> _Enunciado de la tarea_:
Reproduce sin cambios, del texto fuente que aparece más abajo sobre el juicio de un alma ante el Juez, todo lo que va desde "En seguida dijo" hasta "en vuestro poder.".

> _Texto fuente_:
■ ■ ■ ■

Entonces dijo el Juez al demonio: ¿Dónde está tu libro? En mi vientre, respondió el demonio. Y le dijo el Juez: ¿Cuál es tu vientre? Mi memoria, respondió el diablo; porque como en el vientre está toda inmundicia y hedor, así en mi memoria está toda perversidad y malicia, que como pésimo hedor huelen en tu presencia. Pues cuando por mi soberbia me aparté de ti y de tu luz, entonces hallé en mí toda malicia, y obscurecióse mi memoria respecto a las cosas buenas de Dios, y en esta memoria está escrita toda la maldad de los pecados. Dijole entonces el Juez al demonio: Te mando, que veas con esmero y busques en tu libro qué es lo que hay escrito y qué borrado respecto a los pecados de esta alma, y dilo públicamente. Y respondió el demonio: Miro mi libro, y veo escritas cosas diferentes de las que creí. Veo que han sido borrados aquellos siete catálogos, y nada queda de ellos en mi libro sino los excesos y demasías.

En seguida dijo el Juez al ángel bueno que se hallaba presente: ¿Dónde están las buenas obras de esta alma? Y respondió el ángel: Señor, todas las cosas están en vuestra presciencia y conocimiento, las presentes, las pasadas y las futuras. Todo lo sabemos y lo vemos en Vos, y Vos en nosotros, ni necesitamos hablaros, porque todo lo sabéis. Pero porque queréis mostrar vuestro amor, manifestáis vuestra voluntad a quienes os place. Desde que en un principio se unió esta alma en el cuerpo, estuve yo siempre con ella, y tengo también escrito un libro de sus buenas obras. Y si quisierais ver ese libro, está en vuestro poder.

■ ■ ■ ■

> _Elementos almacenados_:
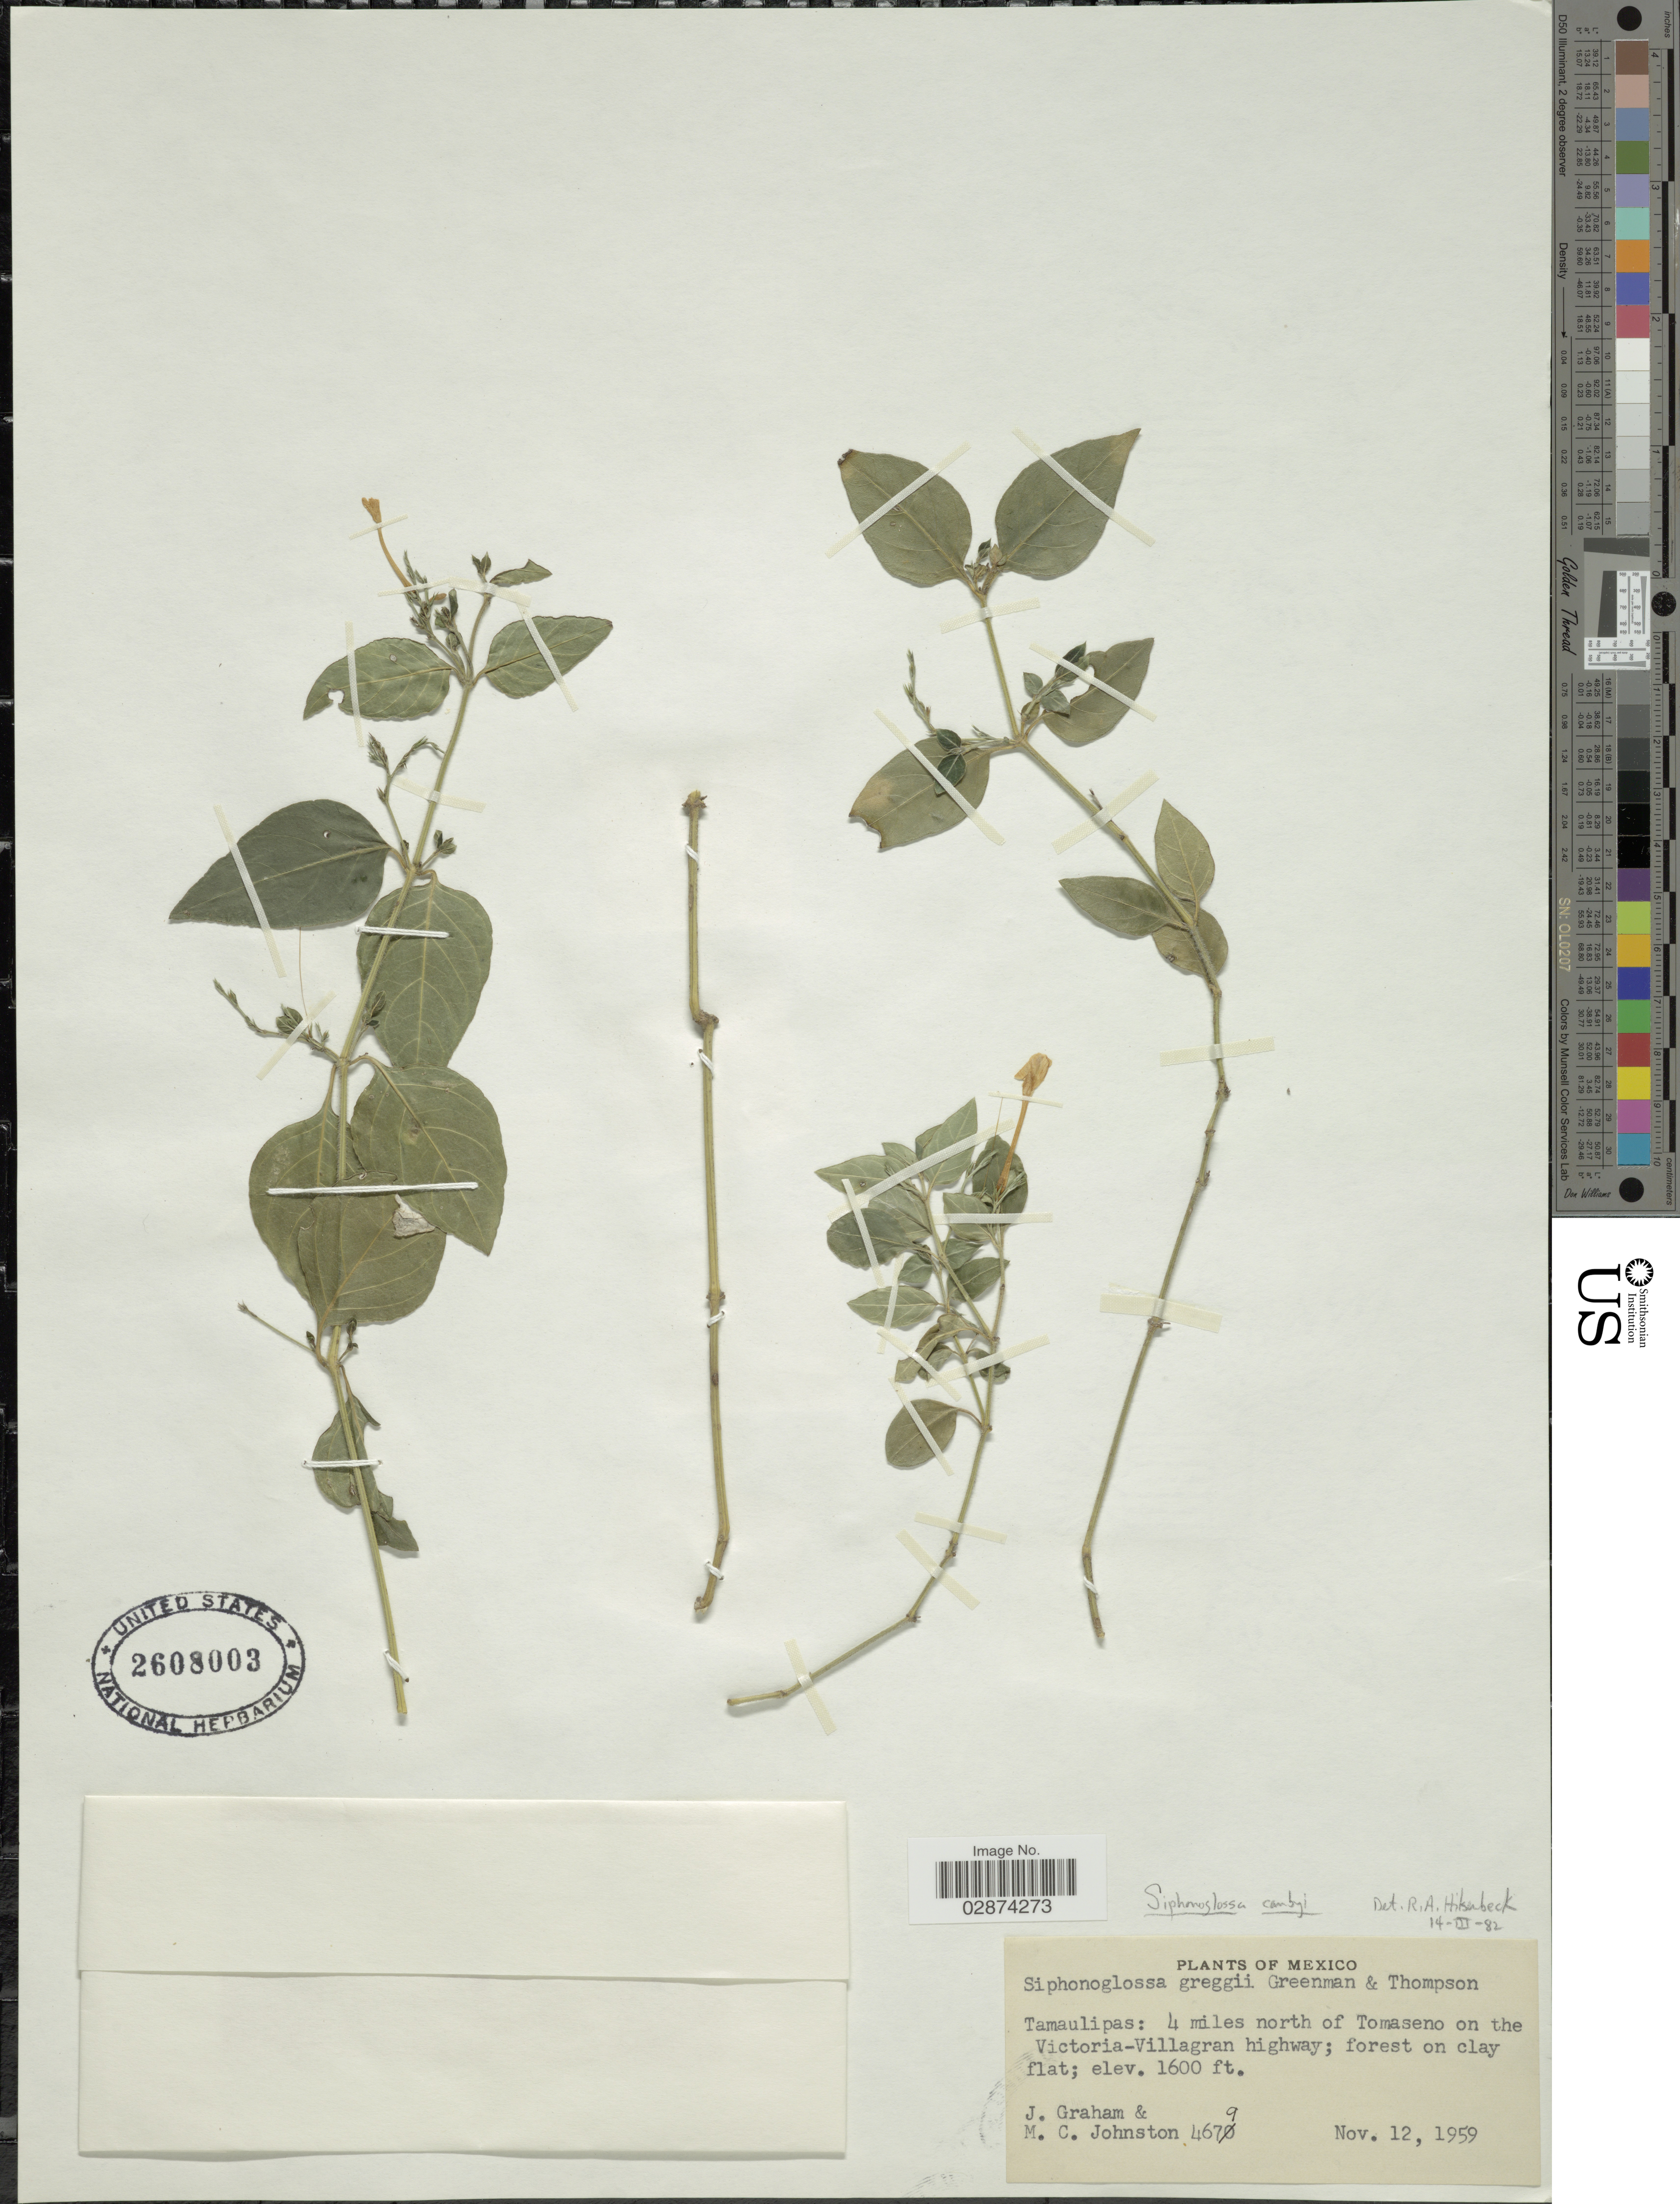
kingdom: Plantae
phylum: Tracheophyta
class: Magnoliopsida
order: Lamiales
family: Acanthaceae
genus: Justicia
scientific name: Justicia canbyi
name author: Greenm.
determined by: Fisher, Amanda, (LOB), California State University, Long Beach (UNITED STATES)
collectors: J. Graham & M. Johnston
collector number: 4679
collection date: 1959-11-12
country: Mexico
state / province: Tamaulipas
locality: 4 miles north of Tomaseno on the Victoria-Villagran highway.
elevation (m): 488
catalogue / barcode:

■ ■ ■ ■

> _Resultado de la tarea_:
En seguida dijo el Juez al ángel bueno que se hallaba presente: ¿Dónde están las buenas obras de esta alma? Y respondió el ángel: Señor, todas las cosas están en vuestra presciencia y conocimiento, las presentes, las pasadas y las futuras. Todo lo sabemos y lo vemos en Vos, y Vos en nosotros, ni necesitamos hablaros, porque todo lo sabéis. Pero porque queréis mostrar vuestro amor, manifestáis vuestra voluntad a quienes os place. Desde que en un principio se unió esta alma en el cuerpo, estuve yo siempre con ella, y tengo también escrito un libro de sus buenas obras. Y si quisierais ver ese libro, está en vuestro poder.